- SUPPLIED TEXT:
··········
I wonder if the Chief Secretary and his colleagues, after two years in office, can feel satisfied that they occupy the exact position that they forecast in May 1979. My hon. Friends have demonstrated I believe, that after two years in office, the Government are responsible for a number of records. There is record stagnation in the house building programme throughout the country. There is not merely record unemployment but record mounting unemployment. No one can forecast where it will end. The Government refuse to say—rightly, I believe, because they simply do not know what to do to solve the problem.

The Government are also responsible for record bankruptcies. The inflation record is no better than that inherited by the Government when they came to power. I have no doubt that the Chief Secretary will point to certain factors, present in 1979, for which the Government cannot be held responsible. As we move well into the mid-term of a Government we are entitled to look for some justification of their policy and for the delivery of their election promises. But on the economic front, the Government have failed time and time again to justify the bright promise that the Conservative Party gave to the electorate.

No one would expect miracles from any incoming Government, but I suspect that many of those who voted for the Conservative Party in May 1979 expected a miracle of a kind. To be fair, they were not promised miracles; they were promised improvements on the position at 3 May 1979. Goodness only knows, my Government did not do the electorate many favours during their five years in office, but in comparison with the past two years those five years will be looked upon as the good old days, not only by my constituents but by the people of this country.
··········
Extend the parliamentary speech on the Government's economic record, beginning after its final sentence.

- DATASET EXCERPTS:
··········
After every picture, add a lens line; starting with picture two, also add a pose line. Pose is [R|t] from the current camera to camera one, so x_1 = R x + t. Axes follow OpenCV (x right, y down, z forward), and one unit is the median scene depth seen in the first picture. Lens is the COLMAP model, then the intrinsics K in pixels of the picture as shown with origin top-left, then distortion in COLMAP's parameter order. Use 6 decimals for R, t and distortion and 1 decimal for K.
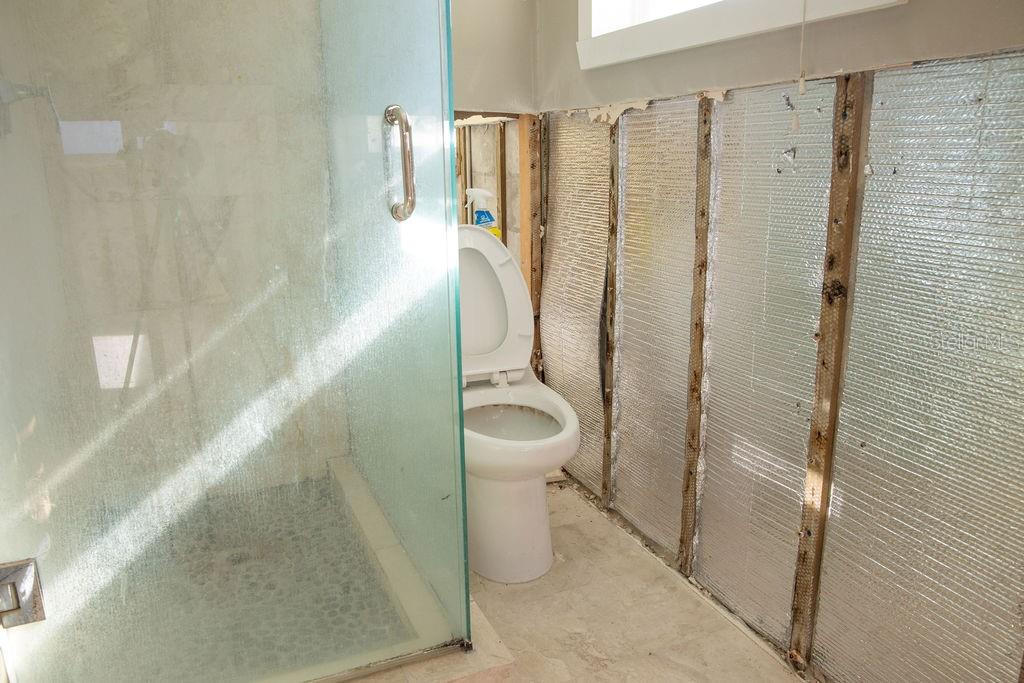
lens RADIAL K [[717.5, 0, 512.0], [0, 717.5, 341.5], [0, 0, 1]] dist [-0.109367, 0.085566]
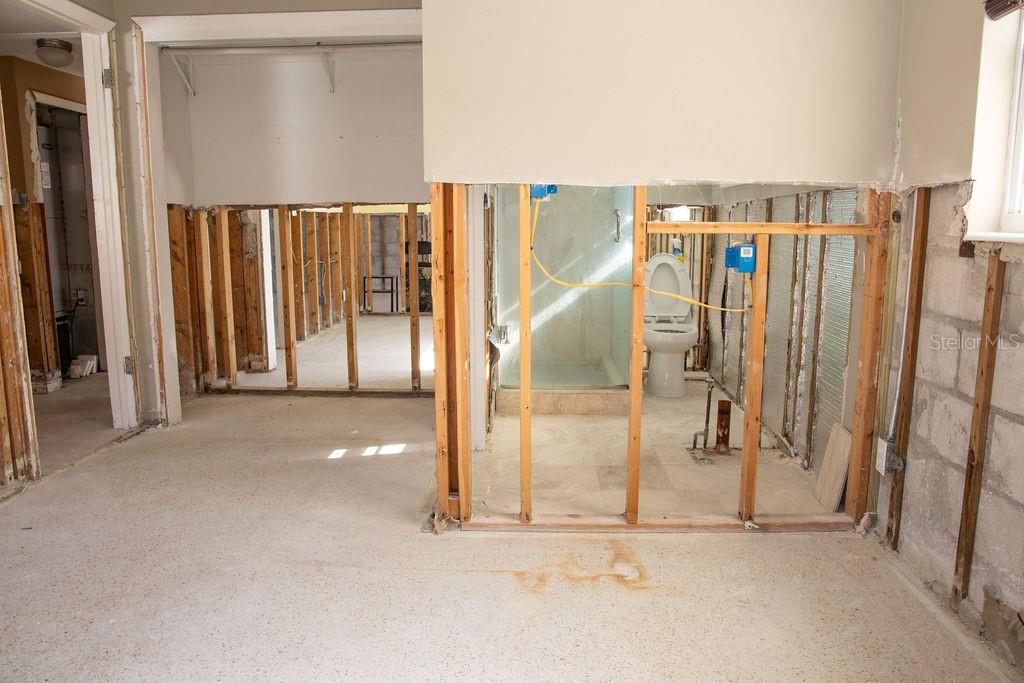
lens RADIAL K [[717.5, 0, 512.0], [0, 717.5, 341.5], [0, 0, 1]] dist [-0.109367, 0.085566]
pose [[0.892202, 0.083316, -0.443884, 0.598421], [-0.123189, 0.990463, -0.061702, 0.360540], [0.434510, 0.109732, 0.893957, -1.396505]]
··········
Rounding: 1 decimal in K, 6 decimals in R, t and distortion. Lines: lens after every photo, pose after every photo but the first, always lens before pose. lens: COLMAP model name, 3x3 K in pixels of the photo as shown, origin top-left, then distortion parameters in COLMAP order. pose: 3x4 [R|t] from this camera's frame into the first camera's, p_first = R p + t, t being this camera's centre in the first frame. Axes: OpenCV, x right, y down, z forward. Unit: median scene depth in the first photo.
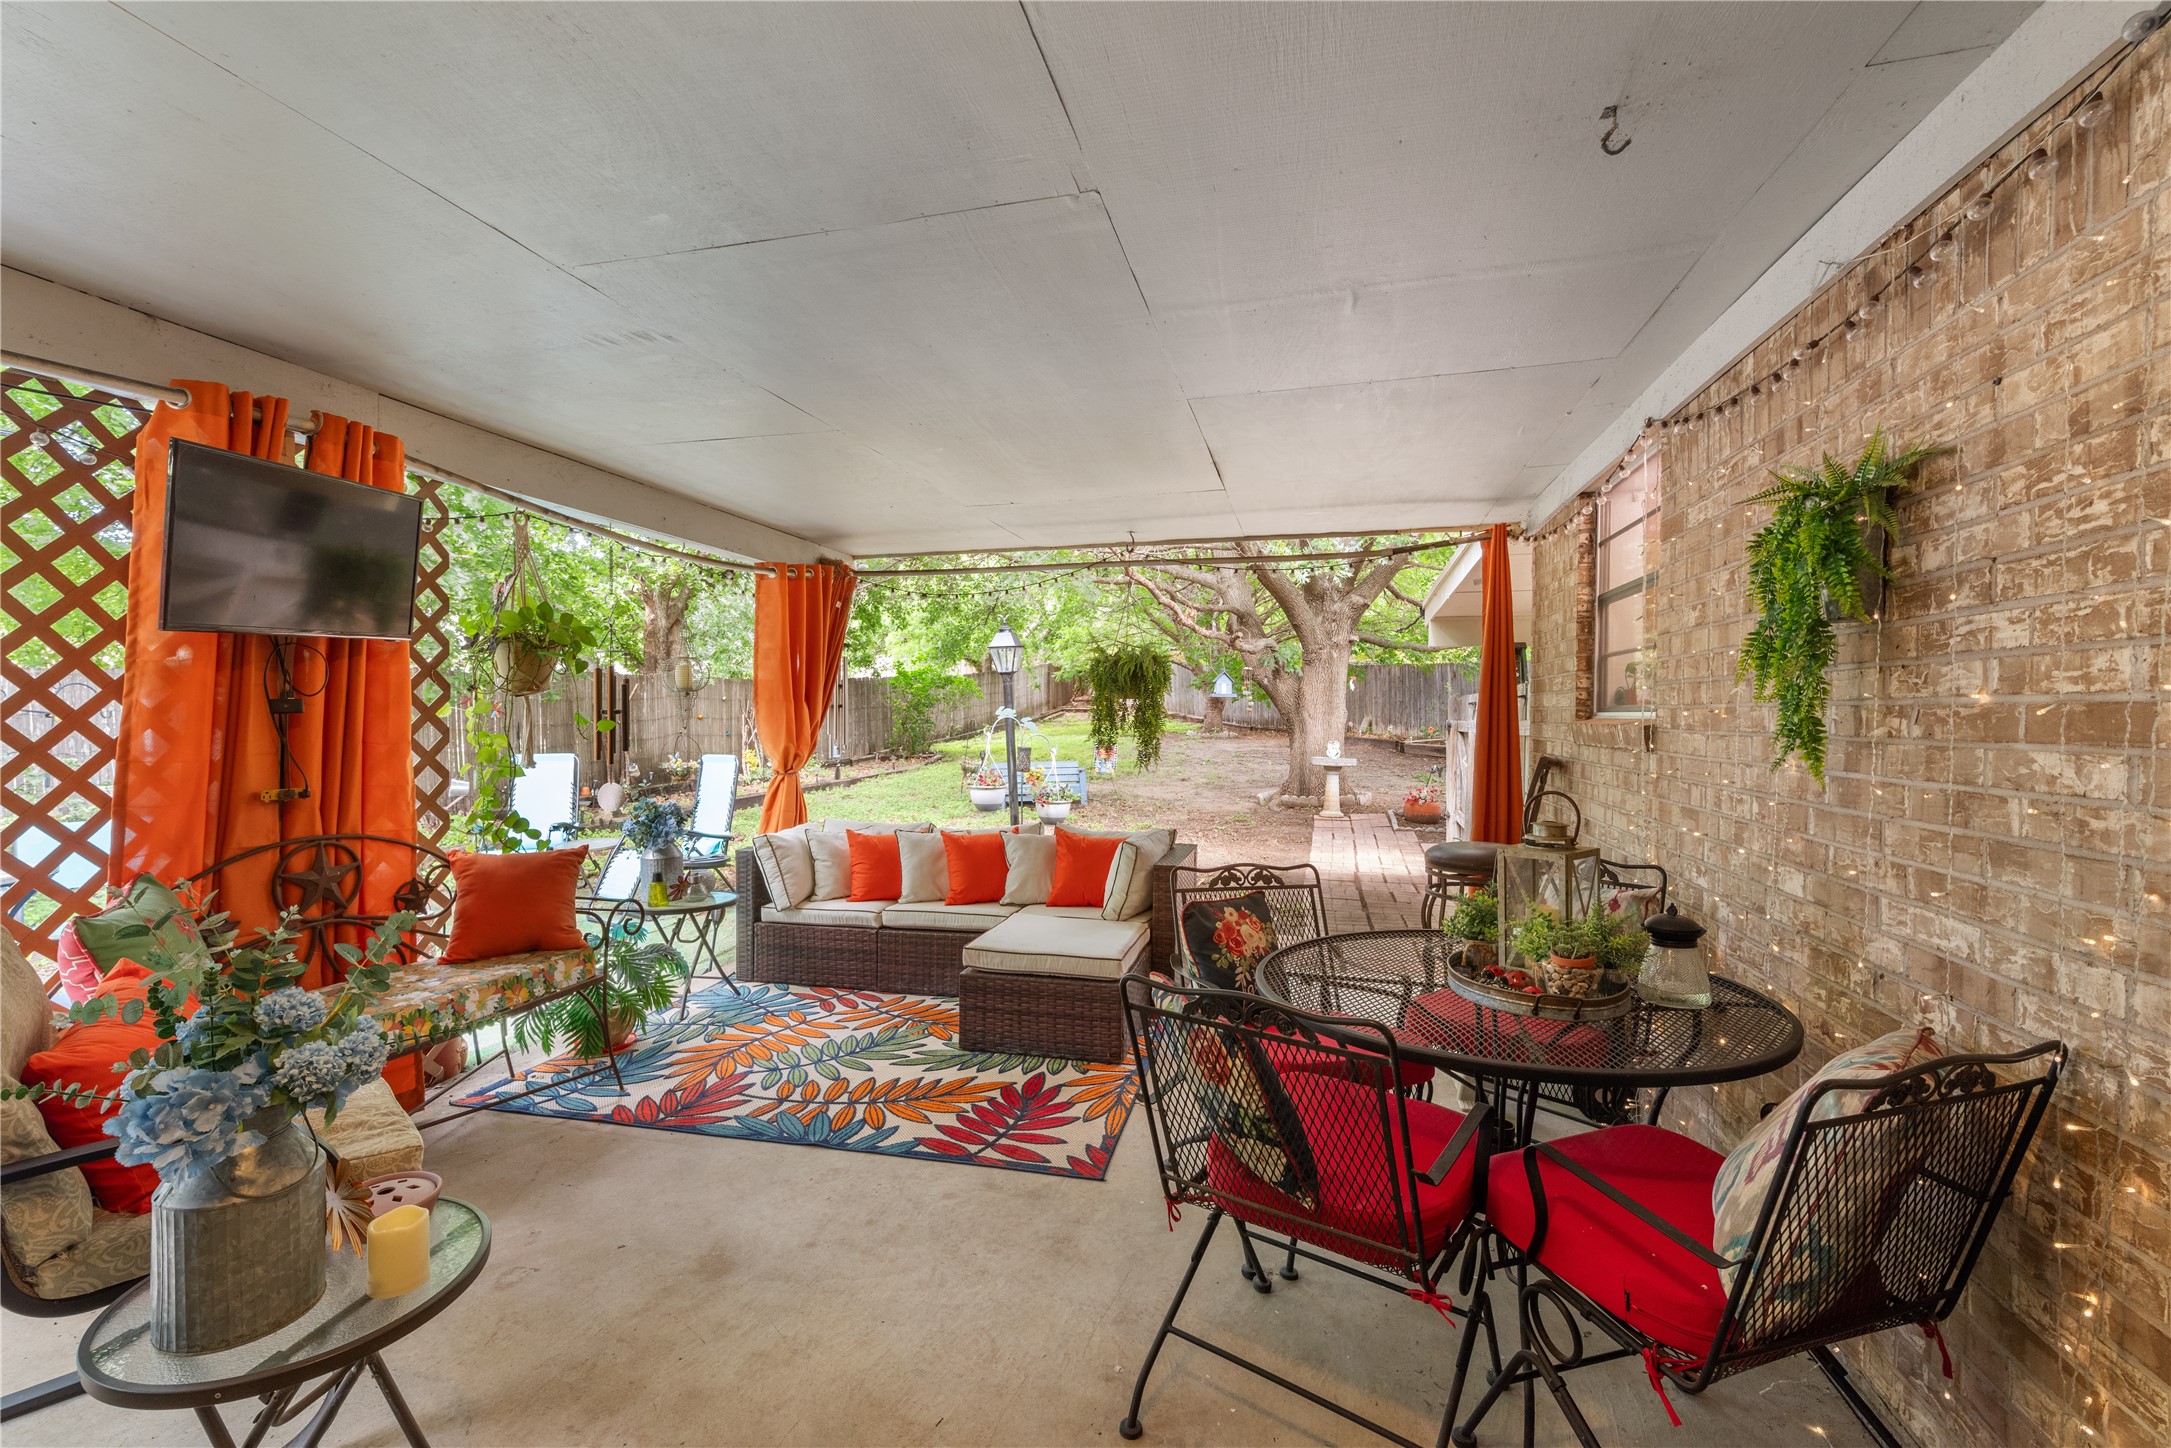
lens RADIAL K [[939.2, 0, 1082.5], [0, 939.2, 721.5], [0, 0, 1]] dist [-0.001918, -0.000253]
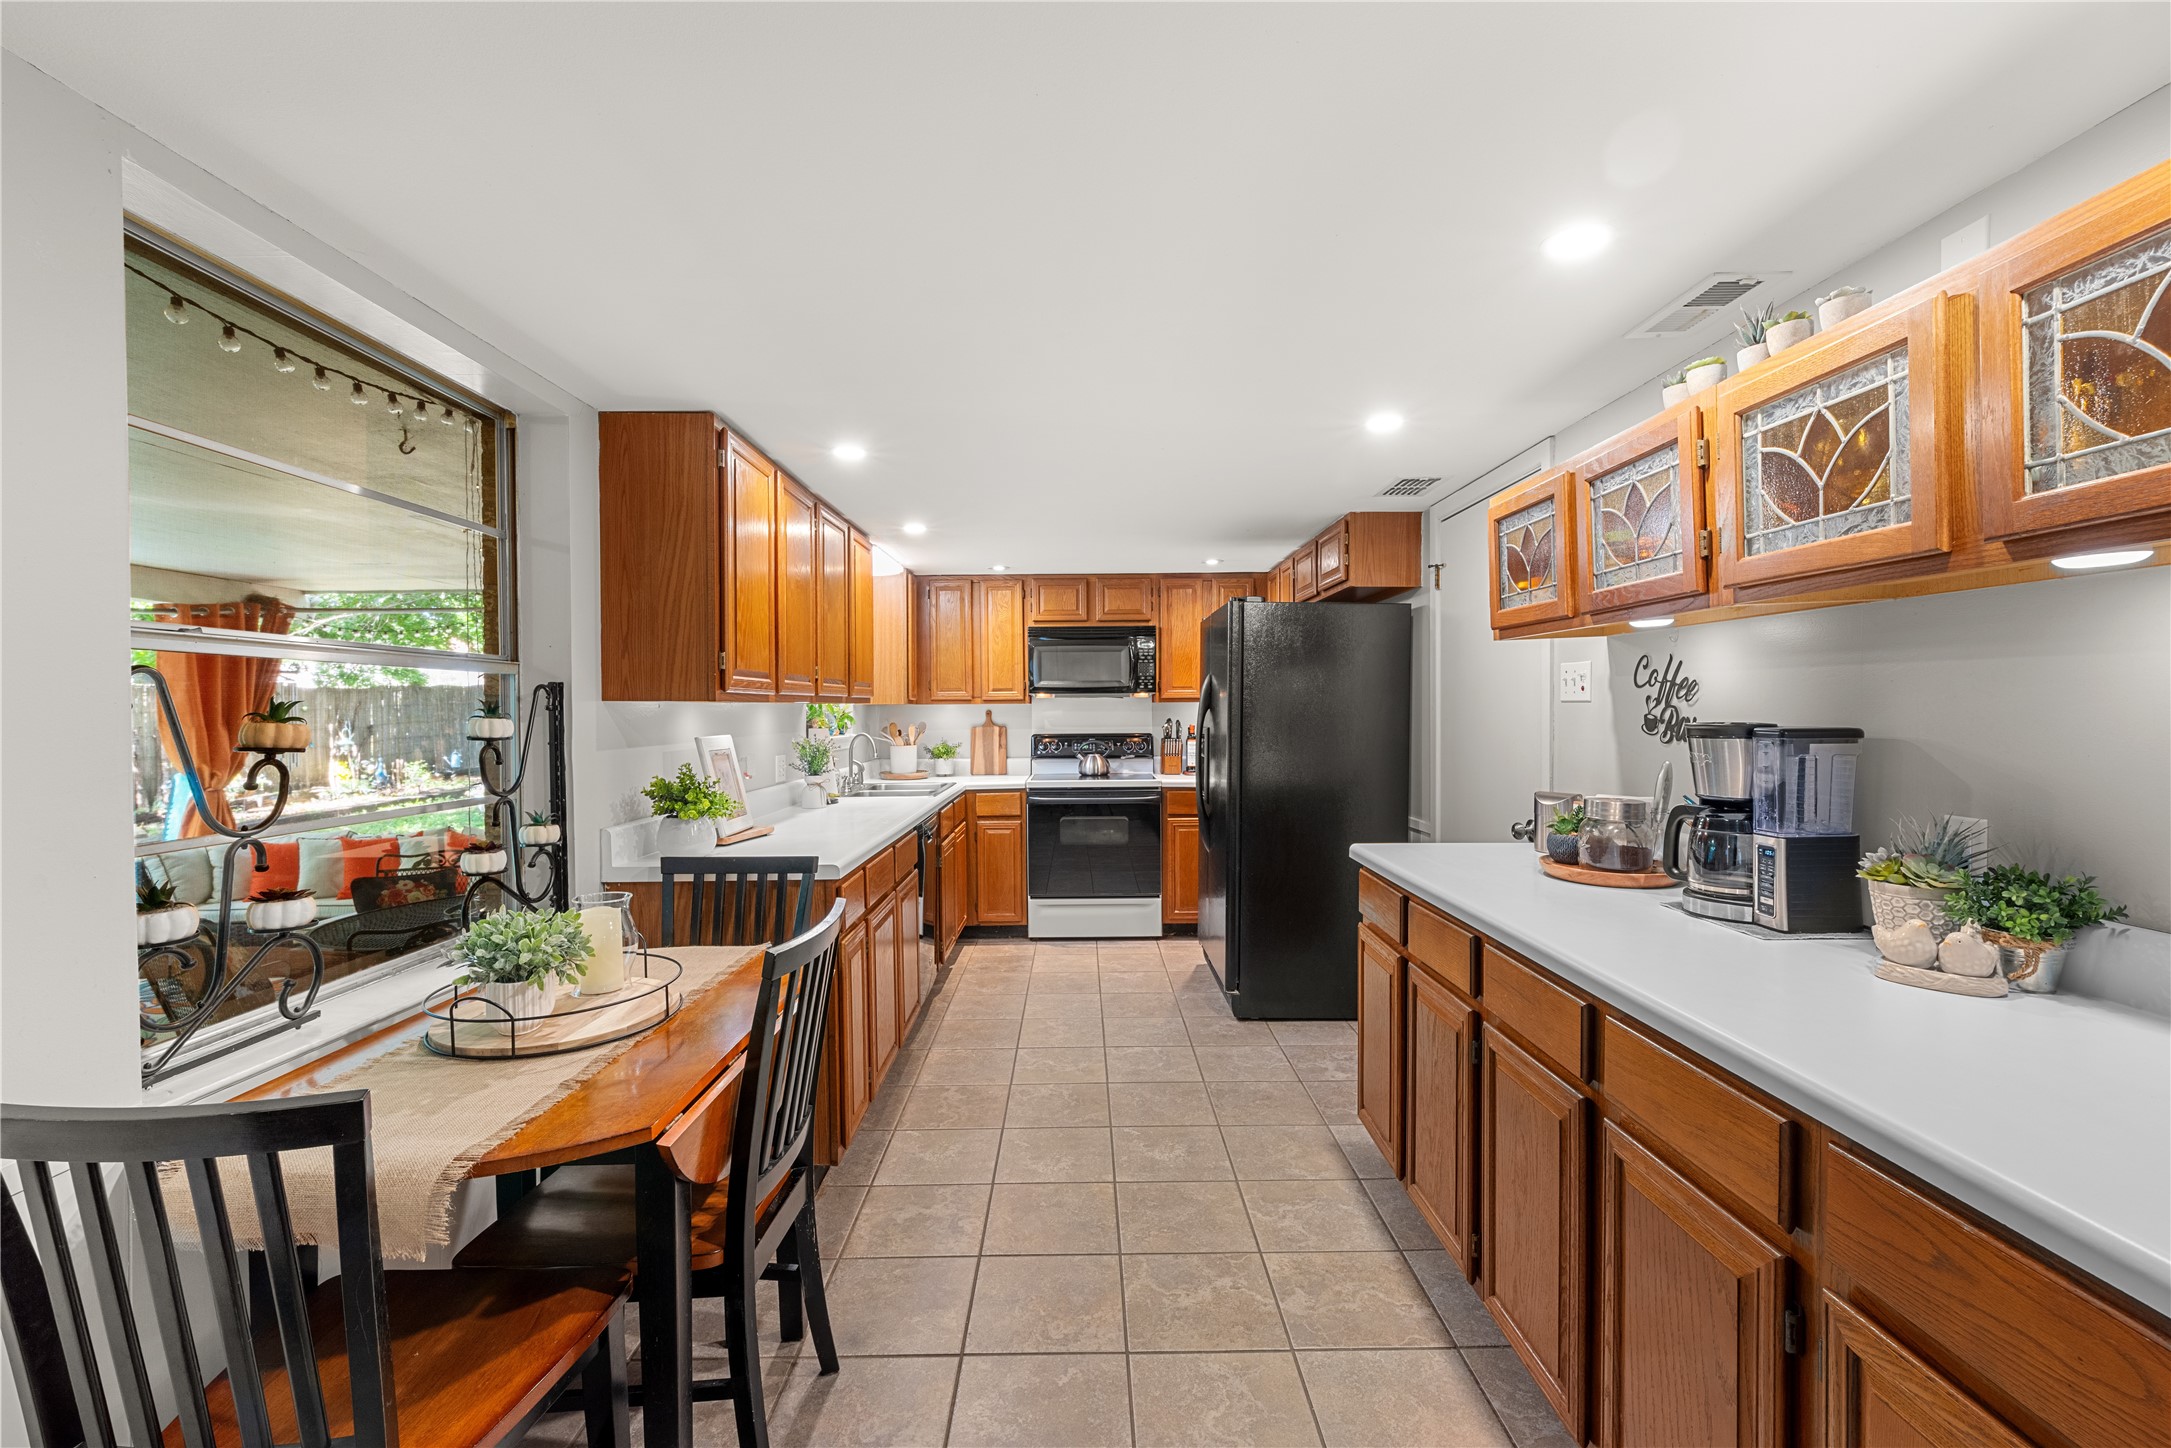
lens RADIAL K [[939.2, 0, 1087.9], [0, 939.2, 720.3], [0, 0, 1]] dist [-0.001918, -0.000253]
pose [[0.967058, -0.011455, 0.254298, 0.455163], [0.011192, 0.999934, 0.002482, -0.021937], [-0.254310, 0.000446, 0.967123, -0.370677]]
··········
- ANSWER TO THIS EXERCISE:
From the Government and from the Minister we are looking for some hope, but not in the terms of the Prime Minister last night to the 1922 Committee—that it may not have happened last year or this year but that next year it will happen. The Treasury colleagues of the Chief Secretary have already told us not that it will be next year but that the upturn has already started. We have seen very little evidence of it yet.

As my hon. Friend the Member for Vauxhall (Mr. Holland) pointed out, so much that affects the private sector is crucially affected by the Government' policies on public expenditure. The house building programme has been slashed by 50 per cent. in the past two years. Estimates suggest that £14 billion needs to be spent on a backlog of repairs in housing, both local authority and private. I will not insult the Chief Secretary by saying that figures of that magnitude emerged after 3 May 1979, but I want him to show that he understands the problem. I want him to give us an indication that there is some hope, because the pervading mood among my constituents, when I speak to trade unionists, to industrialists, to managers or to any group, is one of pessimism and despair.

My constituents and my constituency may be different from many others, but I doubt it. There is a mood of pessimism. The Chief Secretary may say that it is not right that people should despair, but I can speak from experience of their feelings.

I should like to say something about the consequences of the Government's economic policy, particularly in regard to the environment. Reference has already been made—not least by my hon. Friend the Member for Newham, South (Mr. Spearing)—to the disastrous effect of Treasury policies, which are also Government policies, on the environment. We are meeting at a time of considerable concern in local government about the true intentions of the Government in respect of local government.

The arguments are not about money; they are about power. The Government have decided, as a matter of policy, that they cannot afford to leave to locally elected men and women the right and the opportunity to govern their affairs in the way in which they and others for the past 100 years have sought to meet the needs of their local people.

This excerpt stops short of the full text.